While I welcome every opportunity to learn where my team’s code does not work as intended, I loathe the mind numbing monotony of repetitively performing identical troubleshooting steps just to learn that the root cause of the problem is some simple misconfiguration outside of our code.

A simple, but recurring example is that the API endpoint and port for registering the agent is not available because it was mistyped or networking is mis-configured.

As I was struggling with the prospect of escalations as a form of training the hundreds of developers we support, it hit me like a ton of bricks.

My entire job is about taking super repetitive tasks done by humans and get the automation to do them - because the computer does not care how many times it does something and does not lose focus like humans do.

And here I am repetitively doing the same steps over and over to come to very similar conclusions each time with different users of the tooling code.

After this realization we did two very simple things. First, we examined each troubleshooting step and we asked - “Can this step be coded right into the automation?”

A second action was equally important - logging the results of these steps - including successful outcomes. Logging must be used to expose results if the embedded intelligence is to deliver maximum value. By definition, tooling will first be debugged by a developer or development team who is trying to use the tooling.

The value of intelligent logging for tooling is multiplied because it means the logging is more likely to be sought out, reviewed and corrective action taken without a cross-team escalation. Intelligant logging also generally means better initial root cause determination by development users because: a) they can see what basics are being checked and can rule out those causes without effort, which b) gives strong hints and motivation on what to check next for root cause.

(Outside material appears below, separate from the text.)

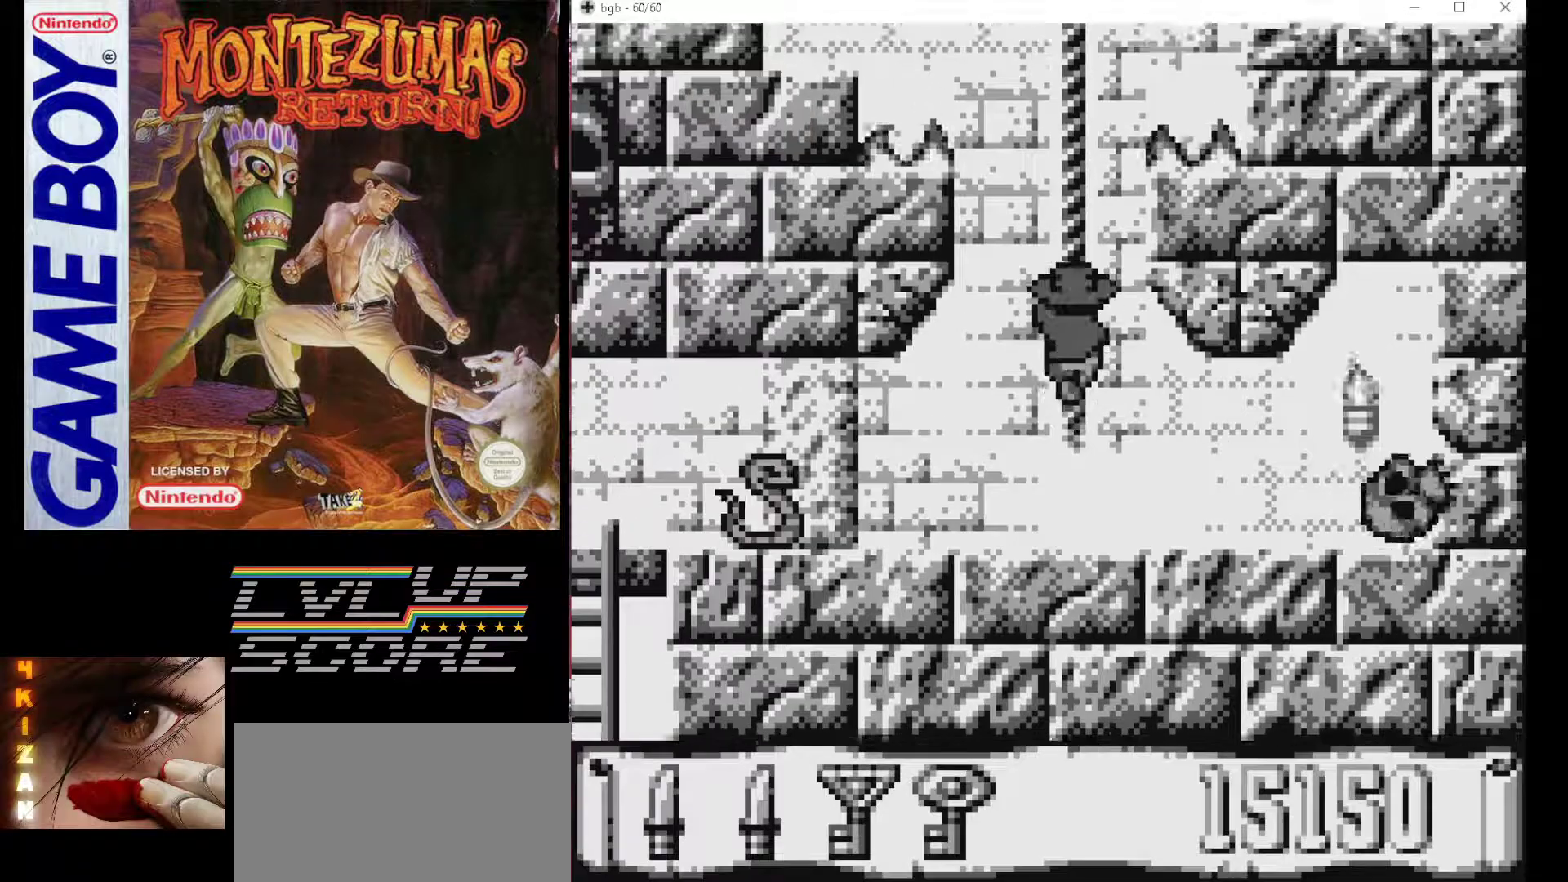
{"buttons": ["DPAD_UP"], "events": []}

Earlier I mentioned that our intelligent logging includes logging positive test results - this brings strategic benefits including:

logging successes communicates to tooling users that your code is robust
reveals how far a process got
helps you understand where in your code a problem may be located
improves code quality because many times you realize the positive case code needs to do other things in addition to logging a message
the logging helps with debugging during the tool development itself

Code that lacks success logging for the sake of brevity is nicer to look at - but it is an area where brevity is an overall anti-pattern to robustness. If your code is truly of a tooling nature, your log messages will undergo human review much more often than the code itself.

We also follow some additional principles when deciding what and where to log:

Log to the operating system’s expected locations as our messages are more likely to be encountered in these locations and automatically collected from these locations if log aggregation is being used. This would be the event log in Windows and /var/logs on Linux.
Log highly verbose details to a dedicated, local file log.
Log summary and critical information to a centrally collected location, and especially note the location of the verbose log in the summary log.
When justified - run a scheduled monitor script that is capable of reporting that the agent is not installed.
Use timestamps that are automatically parseable by any log collection you do.

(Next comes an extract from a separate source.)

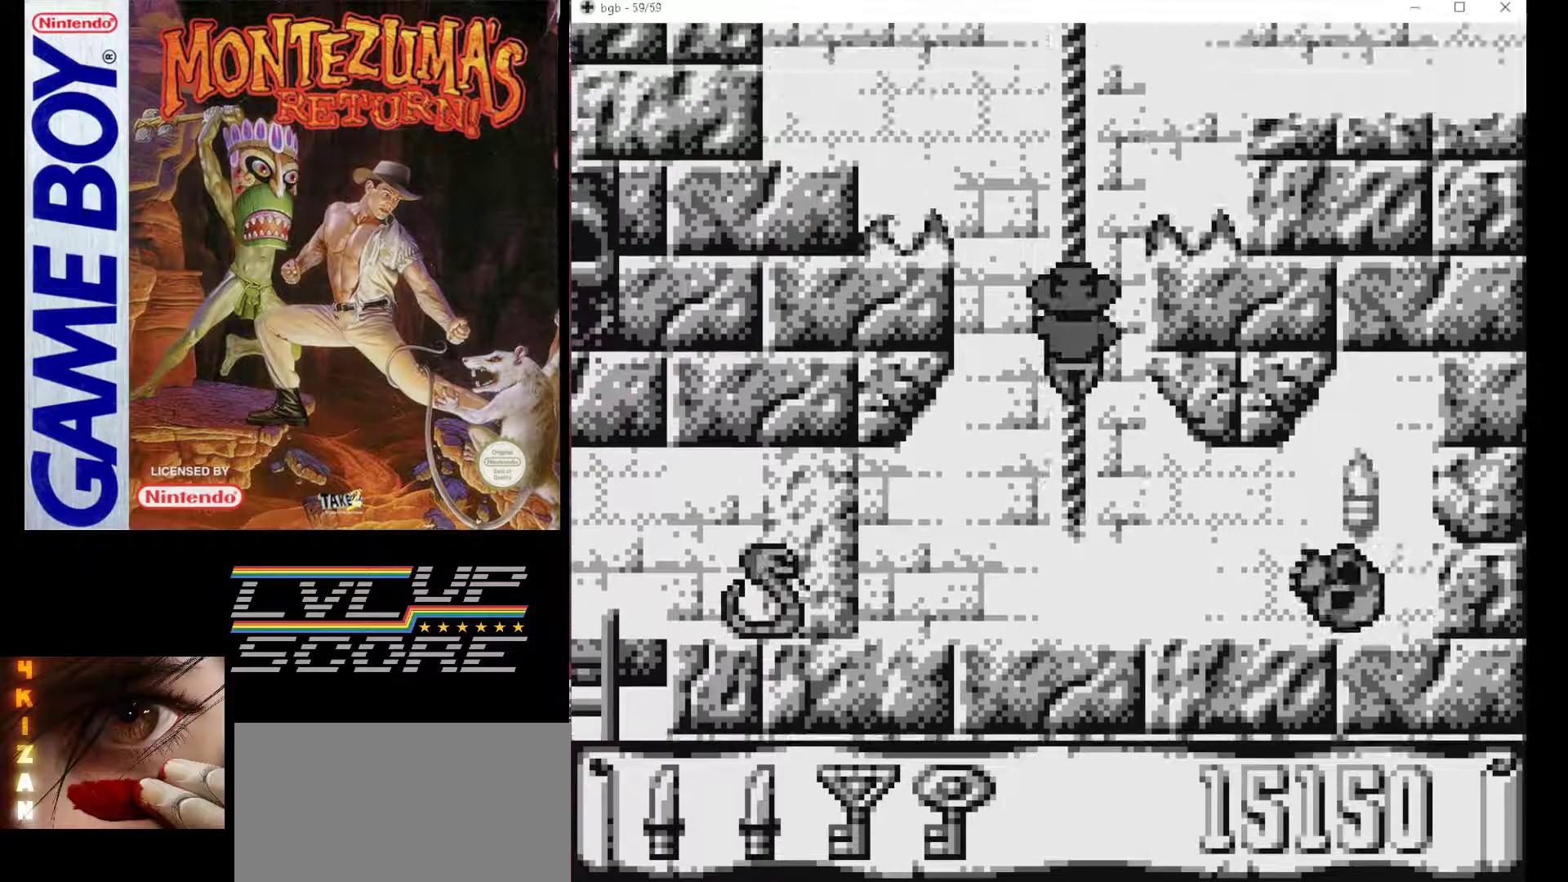
{"buttons": ["DPAD_UP"], "events": []}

Code reasonable troubleshooting queries even if you can’t imagine a failure condition in your specific implementation (e.g. testing the registration url even if we control the default data value given for the url)

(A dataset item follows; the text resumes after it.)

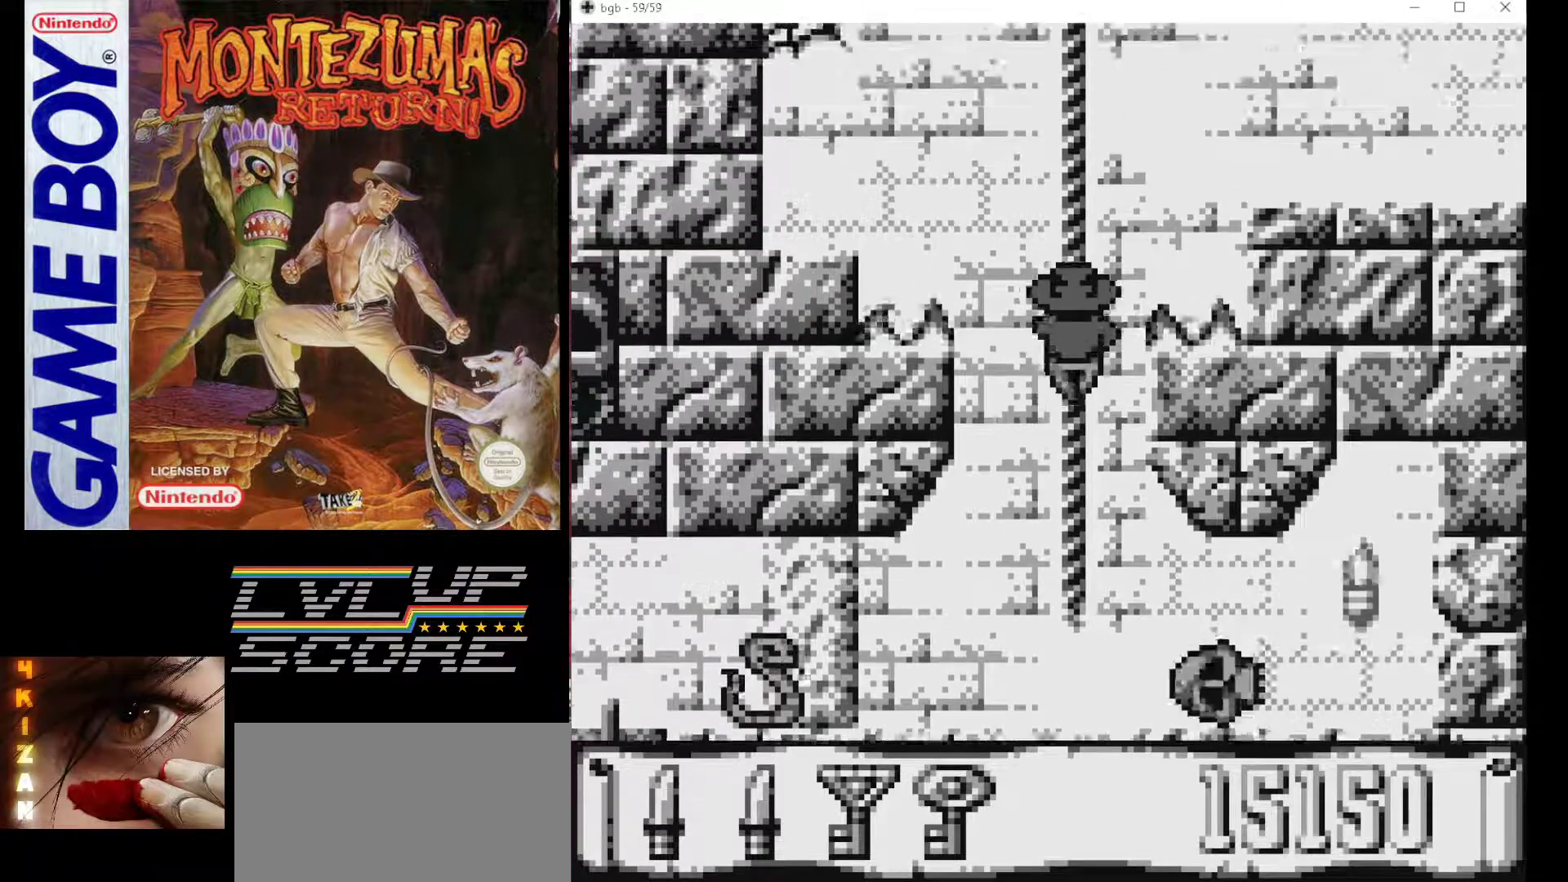
{"buttons": ["DPAD_UP"], "events": []}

Good troubleshooting code also helps with future automation development mistakes in the code or input data. For instance, maybe the data values received by your code are under your control, but at some future time someone mistypes a configuration value. It’s much better that your own code reveals this mistake during your automation development cycle than making it to prod.

Summary of Embedding Human Intelligence To Make Your Code Rugged

never rely on the environment being setup correctly - even though your test environment probably is.
never assume data values will be valid - even if your own code is providing them.
whenever possible, test the reachability of any external resource before making calls - frequently failure messages from application apis that are attempting to leverage an external resource are less than helpful about basic conditions like not being able to get an IP route to the resource or resolve a host name.
any troubleshooting tests you (or anyone else) takes upon failure of a bit of automation should be assessed for integration directly into the code.
the results of these tests should be logged - both positive and negative results.
it is best if this logging is done to a local place that is also centrally collected. (both local and central)
if you know or can predict common causes of the error being experienced, be sure to disclose those hints in the log messages.
if you only wish to log summary information to central logging or for capture by orchestration - ensure log verbosely locally and publish the existence of and location of any detailed logs that could help with root cause analysis.
always enable verbose logging on anything you call that supports it. When possible do this logging to a specific location with a date time stamp embedded in the file name to avoid log overwriting on multiple retries.
do not underestimate the value of your production logging statements for development cycles.
if there are additional troubleshooting steps that must be performed by humans, document them as code comments with a brief explanation of what positive and negative results might mean for that test.